# What you should do
Starting with the line with "27: (569, 142, 6.71)" in the entries below and going on through the line with "3: (302, 172, 0.46)", output every line exactly and nothing more. No pictures.

# Supplied data
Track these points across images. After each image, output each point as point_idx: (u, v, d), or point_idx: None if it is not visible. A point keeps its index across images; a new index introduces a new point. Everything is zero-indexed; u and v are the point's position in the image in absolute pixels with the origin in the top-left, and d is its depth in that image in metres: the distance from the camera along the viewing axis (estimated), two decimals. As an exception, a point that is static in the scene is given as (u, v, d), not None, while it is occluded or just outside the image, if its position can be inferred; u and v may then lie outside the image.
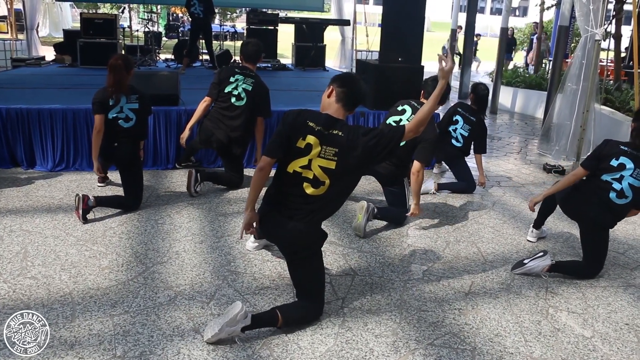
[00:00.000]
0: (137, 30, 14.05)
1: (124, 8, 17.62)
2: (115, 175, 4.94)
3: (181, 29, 17.76)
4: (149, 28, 11.88)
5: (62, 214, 4.34)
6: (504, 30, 10.96)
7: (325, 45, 11.92)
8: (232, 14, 31.47)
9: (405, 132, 2.84)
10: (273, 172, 2.90)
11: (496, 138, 8.45)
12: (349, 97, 2.85)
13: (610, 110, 7.93)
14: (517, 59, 20.34)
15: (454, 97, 11.64)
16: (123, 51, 11.00)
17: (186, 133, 5.12)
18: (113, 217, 4.32)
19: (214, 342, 2.69)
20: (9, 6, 14.80)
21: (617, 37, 9.08)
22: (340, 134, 2.76)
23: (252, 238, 3.81)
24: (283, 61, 12.14)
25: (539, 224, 4.30)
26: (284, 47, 14.59)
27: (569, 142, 6.71)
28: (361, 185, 5.38)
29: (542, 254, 3.69)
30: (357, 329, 2.93)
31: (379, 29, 6.80)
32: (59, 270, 3.39)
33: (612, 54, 9.82)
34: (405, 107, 4.44)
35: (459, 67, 13.02)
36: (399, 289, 3.41)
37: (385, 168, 4.35)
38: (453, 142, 5.39)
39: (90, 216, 4.22)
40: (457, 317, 3.12)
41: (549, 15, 16.41)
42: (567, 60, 9.99)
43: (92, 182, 5.15)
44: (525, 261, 3.68)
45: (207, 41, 10.09)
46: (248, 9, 14.00)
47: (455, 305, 3.24)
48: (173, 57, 12.06)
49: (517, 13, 54.21)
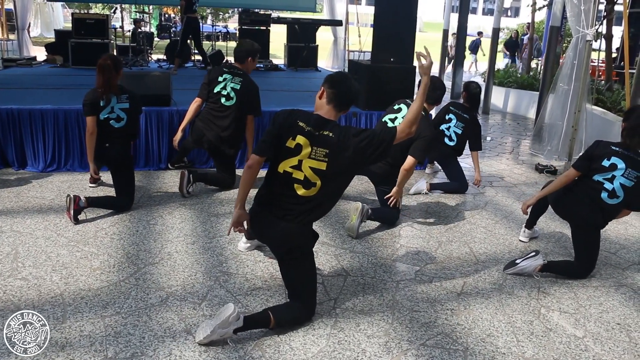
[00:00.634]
0: (129, 31, 13.99)
1: (116, 8, 17.54)
2: (107, 176, 4.92)
3: (173, 29, 17.69)
4: (140, 29, 11.84)
5: (54, 214, 4.31)
6: (496, 31, 11.01)
7: (317, 45, 11.91)
8: (225, 15, 31.44)
9: (397, 134, 2.84)
10: (264, 172, 2.89)
11: (489, 138, 8.48)
12: (339, 98, 2.84)
13: (601, 110, 7.97)
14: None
15: (446, 98, 11.64)
16: (114, 51, 10.96)
17: (179, 135, 5.11)
18: (105, 217, 4.30)
19: (205, 344, 2.68)
20: (-1, 6, 14.72)
21: (608, 37, 9.14)
22: (331, 135, 2.75)
23: (244, 239, 3.80)
24: (275, 61, 12.12)
25: (531, 223, 4.31)
26: (276, 47, 14.60)
27: (561, 142, 6.74)
28: (354, 185, 5.38)
29: (534, 253, 3.70)
30: (350, 330, 2.92)
31: (371, 29, 6.80)
32: (50, 271, 3.37)
33: (603, 55, 9.88)
34: (401, 106, 4.46)
35: (452, 67, 13.05)
36: (391, 289, 3.40)
37: (380, 167, 4.36)
38: (446, 140, 5.39)
39: (81, 217, 4.19)
40: (449, 317, 3.12)
41: (541, 16, 16.47)
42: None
43: (83, 183, 5.12)
44: (518, 261, 3.69)
45: (196, 41, 10.07)
46: (240, 9, 13.98)
47: (447, 306, 3.24)
48: (165, 57, 12.02)
49: (509, 13, 54.46)
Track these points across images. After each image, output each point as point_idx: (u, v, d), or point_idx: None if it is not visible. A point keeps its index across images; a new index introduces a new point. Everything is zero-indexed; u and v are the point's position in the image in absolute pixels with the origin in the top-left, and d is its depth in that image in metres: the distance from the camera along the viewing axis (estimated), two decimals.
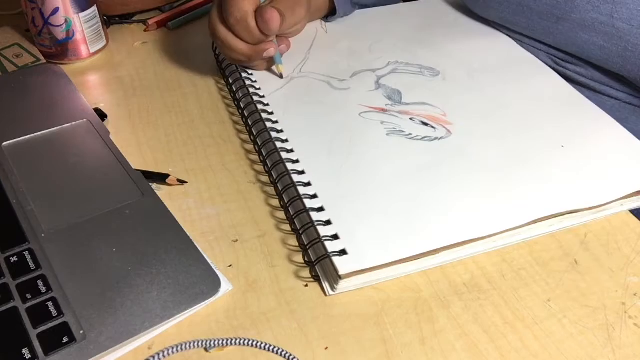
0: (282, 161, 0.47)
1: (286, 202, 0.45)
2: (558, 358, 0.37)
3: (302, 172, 0.46)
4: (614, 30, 0.53)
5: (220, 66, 0.61)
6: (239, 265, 0.42)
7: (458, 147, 0.49)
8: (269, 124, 0.50)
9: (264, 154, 0.49)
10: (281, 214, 0.46)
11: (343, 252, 0.40)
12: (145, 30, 0.69)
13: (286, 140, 0.49)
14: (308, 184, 0.45)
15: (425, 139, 0.50)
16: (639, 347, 0.38)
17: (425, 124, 0.51)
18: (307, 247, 0.42)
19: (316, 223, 0.41)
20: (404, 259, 0.40)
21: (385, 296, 0.40)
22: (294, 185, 0.44)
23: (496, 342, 0.38)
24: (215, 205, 0.47)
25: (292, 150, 0.48)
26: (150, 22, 0.69)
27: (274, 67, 0.57)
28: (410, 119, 0.52)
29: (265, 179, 0.49)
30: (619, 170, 0.47)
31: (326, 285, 0.40)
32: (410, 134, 0.50)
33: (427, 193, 0.45)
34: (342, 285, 0.40)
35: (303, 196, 0.43)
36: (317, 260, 0.41)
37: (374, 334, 0.38)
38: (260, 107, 0.52)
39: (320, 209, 0.43)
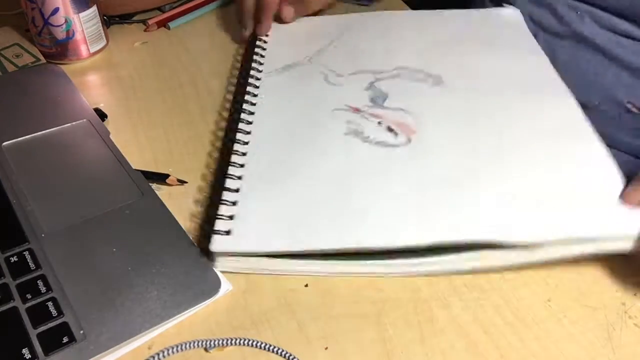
0: (234, 140, 0.49)
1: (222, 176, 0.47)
2: (558, 358, 0.37)
3: (244, 154, 0.48)
4: None
5: (251, 43, 0.63)
6: None
7: (408, 157, 0.47)
8: (245, 105, 0.52)
9: (229, 130, 0.52)
10: None
11: (228, 232, 0.41)
12: (145, 30, 0.69)
13: (250, 122, 0.51)
14: (242, 165, 0.46)
15: (380, 143, 0.48)
16: (639, 347, 0.38)
17: (391, 130, 0.50)
18: (207, 221, 0.44)
19: (223, 201, 0.43)
20: (285, 253, 0.40)
21: (385, 296, 0.40)
22: (230, 164, 0.46)
23: (496, 342, 0.38)
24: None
25: (249, 132, 0.50)
26: (150, 22, 0.69)
27: None
28: (379, 122, 0.50)
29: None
30: (576, 209, 0.42)
31: (213, 259, 0.41)
32: (368, 137, 0.49)
33: (345, 195, 0.44)
34: (220, 263, 0.41)
35: (229, 175, 0.45)
36: (207, 232, 0.42)
37: (374, 334, 0.38)
38: (249, 88, 0.54)
39: (236, 190, 0.44)
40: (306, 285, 0.41)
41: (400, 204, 0.43)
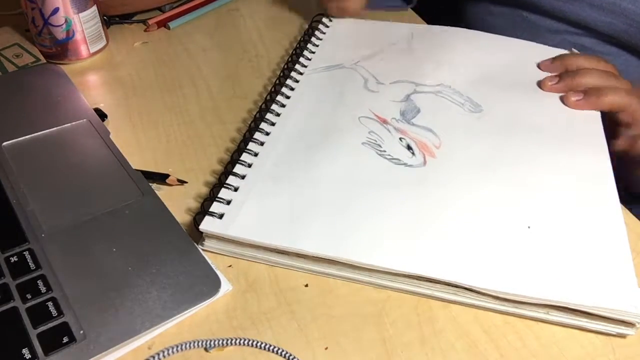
0: (258, 129, 0.50)
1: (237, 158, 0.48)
2: (558, 358, 0.37)
3: (262, 144, 0.49)
4: (619, 9, 0.60)
5: (300, 39, 0.63)
6: (239, 265, 0.42)
7: (418, 179, 0.46)
8: (279, 97, 0.54)
9: (256, 119, 0.52)
10: None
11: (221, 216, 0.42)
12: (145, 30, 0.69)
13: (278, 115, 0.52)
14: (256, 155, 0.48)
15: (394, 160, 0.48)
16: (639, 347, 0.38)
17: (409, 148, 0.49)
18: (205, 200, 0.45)
19: (226, 185, 0.45)
20: (265, 246, 0.41)
21: (385, 296, 0.40)
22: (245, 151, 0.48)
23: (496, 342, 0.38)
24: None
25: (273, 124, 0.51)
26: (150, 22, 0.69)
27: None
28: (400, 138, 0.50)
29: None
30: (571, 274, 0.40)
31: (202, 238, 0.43)
32: (384, 151, 0.49)
33: (342, 203, 0.44)
34: (208, 243, 0.43)
35: (240, 162, 0.47)
36: (196, 214, 0.45)
37: (374, 334, 0.38)
38: (289, 81, 0.56)
39: (242, 177, 0.46)
40: (306, 285, 0.41)
41: (393, 225, 0.42)
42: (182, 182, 0.48)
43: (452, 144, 0.50)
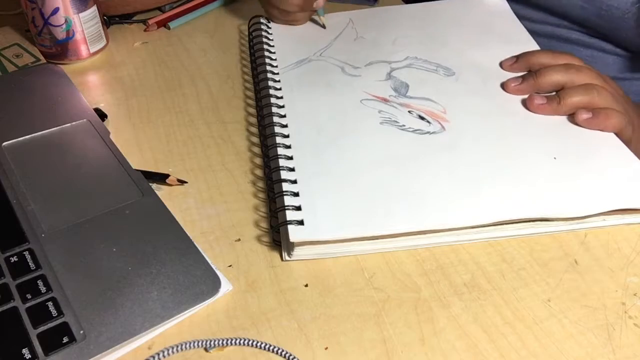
0: (274, 134, 0.49)
1: (270, 171, 0.47)
2: (558, 358, 0.37)
3: (289, 147, 0.48)
4: None
5: (250, 43, 0.64)
6: (239, 265, 0.42)
7: (447, 143, 0.49)
8: (273, 99, 0.53)
9: (263, 125, 0.52)
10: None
11: (300, 222, 0.42)
12: (145, 30, 0.69)
13: (284, 116, 0.52)
14: (290, 158, 0.47)
15: (417, 131, 0.50)
16: (639, 347, 0.38)
17: (422, 118, 0.52)
18: (273, 213, 0.45)
19: (285, 193, 0.44)
20: (359, 238, 0.42)
21: (385, 296, 0.40)
22: (277, 157, 0.47)
23: (496, 342, 0.38)
24: (215, 205, 0.47)
25: (286, 125, 0.51)
26: (150, 22, 0.69)
27: (317, 19, 0.65)
28: (409, 111, 0.52)
29: (258, 150, 0.52)
30: (607, 186, 0.45)
31: (284, 250, 0.43)
32: (404, 125, 0.51)
33: (399, 181, 0.45)
34: (297, 252, 0.42)
35: (281, 168, 0.46)
36: (277, 225, 0.44)
37: (374, 334, 0.38)
38: (270, 83, 0.56)
39: (294, 182, 0.45)
40: (306, 285, 0.41)
41: (458, 185, 0.45)
42: (182, 182, 0.48)
43: (454, 107, 0.53)
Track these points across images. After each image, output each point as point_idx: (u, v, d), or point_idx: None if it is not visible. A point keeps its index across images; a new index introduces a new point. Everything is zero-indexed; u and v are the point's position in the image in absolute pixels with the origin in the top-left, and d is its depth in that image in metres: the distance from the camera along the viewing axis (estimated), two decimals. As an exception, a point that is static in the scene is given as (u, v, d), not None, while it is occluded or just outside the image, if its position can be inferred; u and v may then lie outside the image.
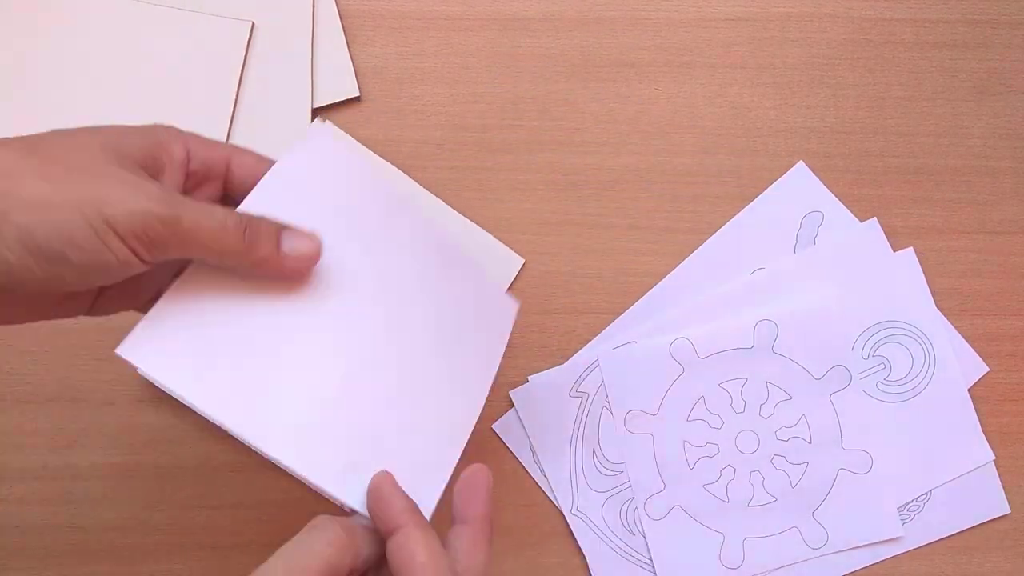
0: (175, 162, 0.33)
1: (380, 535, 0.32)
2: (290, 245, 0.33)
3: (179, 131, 0.34)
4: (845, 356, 0.48)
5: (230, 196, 0.35)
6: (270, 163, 0.35)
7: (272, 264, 0.32)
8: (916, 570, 0.48)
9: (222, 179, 0.35)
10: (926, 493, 0.49)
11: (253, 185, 0.34)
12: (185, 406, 0.31)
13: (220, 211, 0.31)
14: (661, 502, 0.48)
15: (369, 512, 0.32)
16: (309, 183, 0.35)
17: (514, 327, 0.48)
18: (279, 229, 0.33)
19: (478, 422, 0.37)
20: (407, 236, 0.37)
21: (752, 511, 0.48)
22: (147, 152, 0.32)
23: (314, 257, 0.33)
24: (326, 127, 0.37)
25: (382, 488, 0.32)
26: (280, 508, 0.47)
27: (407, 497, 0.32)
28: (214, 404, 0.31)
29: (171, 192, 0.30)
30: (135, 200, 0.29)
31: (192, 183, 0.34)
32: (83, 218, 0.28)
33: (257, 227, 0.32)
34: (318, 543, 0.30)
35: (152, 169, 0.32)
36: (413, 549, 0.30)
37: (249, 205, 0.33)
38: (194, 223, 0.30)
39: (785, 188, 0.50)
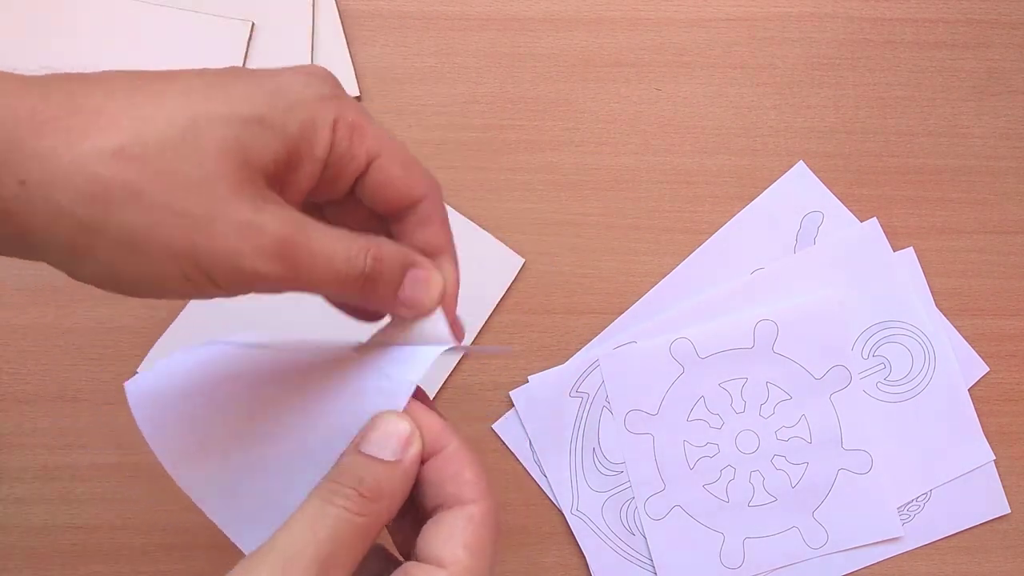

# Result of this task
27: (569, 142, 6.71)
28: (361, 185, 5.38)
29: (542, 254, 3.69)
30: (357, 329, 2.93)
31: (379, 29, 6.80)
32: (59, 270, 3.39)
33: (612, 54, 9.82)
34: (405, 107, 4.44)
35: (459, 67, 13.02)
36: (399, 289, 3.41)
37: (385, 168, 4.35)
38: (453, 142, 5.39)
39: (90, 216, 4.22)
40: (457, 317, 3.12)
41: (549, 15, 16.41)
42: (567, 60, 9.99)
43: (92, 182, 5.15)
44: (525, 261, 3.68)
45: (207, 41, 10.09)
46: (248, 9, 14.00)
47: (455, 305, 3.24)
48: (173, 57, 12.06)
49: (517, 13, 54.21)
[00:00.634]
0: (129, 31, 13.99)
1: (116, 8, 17.54)
2: (107, 176, 4.92)
3: (173, 29, 17.69)
4: (140, 29, 11.84)
5: (54, 214, 4.31)
6: (496, 31, 11.01)
7: (317, 45, 11.91)
8: (225, 15, 31.44)
9: (397, 134, 2.84)
10: (264, 172, 2.89)
11: (489, 138, 8.48)
12: (339, 98, 2.84)
13: (601, 110, 7.97)
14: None
15: (446, 98, 11.64)
16: (114, 51, 10.96)
17: (179, 135, 5.11)
18: (105, 217, 4.30)
19: (205, 344, 2.68)
20: (-1, 6, 14.72)
21: (608, 37, 9.14)
22: (331, 135, 2.75)
23: (244, 239, 3.80)
24: (275, 61, 12.12)
25: (531, 223, 4.31)
26: (276, 47, 14.60)
27: (561, 142, 6.74)
28: (354, 185, 5.38)
29: (534, 253, 3.70)
30: (350, 330, 2.92)
31: (371, 29, 6.80)
32: (50, 271, 3.37)
33: (603, 55, 9.88)
34: (401, 106, 4.46)
35: (452, 67, 13.05)
36: (391, 289, 3.40)
37: (380, 167, 4.36)
38: (446, 140, 5.39)
39: (81, 217, 4.19)
40: (449, 317, 3.12)
41: (541, 16, 16.47)
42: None
43: (83, 183, 5.12)
44: (518, 261, 3.69)
45: (196, 41, 10.07)
46: (240, 9, 13.98)
47: (447, 306, 3.24)
48: (165, 57, 12.02)
49: (509, 13, 54.46)
Track these points across images. After each image, output each point as point_idx: (u, v, d), or point_idx: None if it is not visible. A point keeps its index across images; a new index introduces a new point. Everything is zero-indexed; u and v are the point's position in the image in absolute pixels with the origin in the top-left, and d is its depth in that image in metres: the distance from the camera along the viewing axis (estimated), two decimals.
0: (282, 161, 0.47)
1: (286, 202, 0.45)
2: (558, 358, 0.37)
3: (302, 172, 0.46)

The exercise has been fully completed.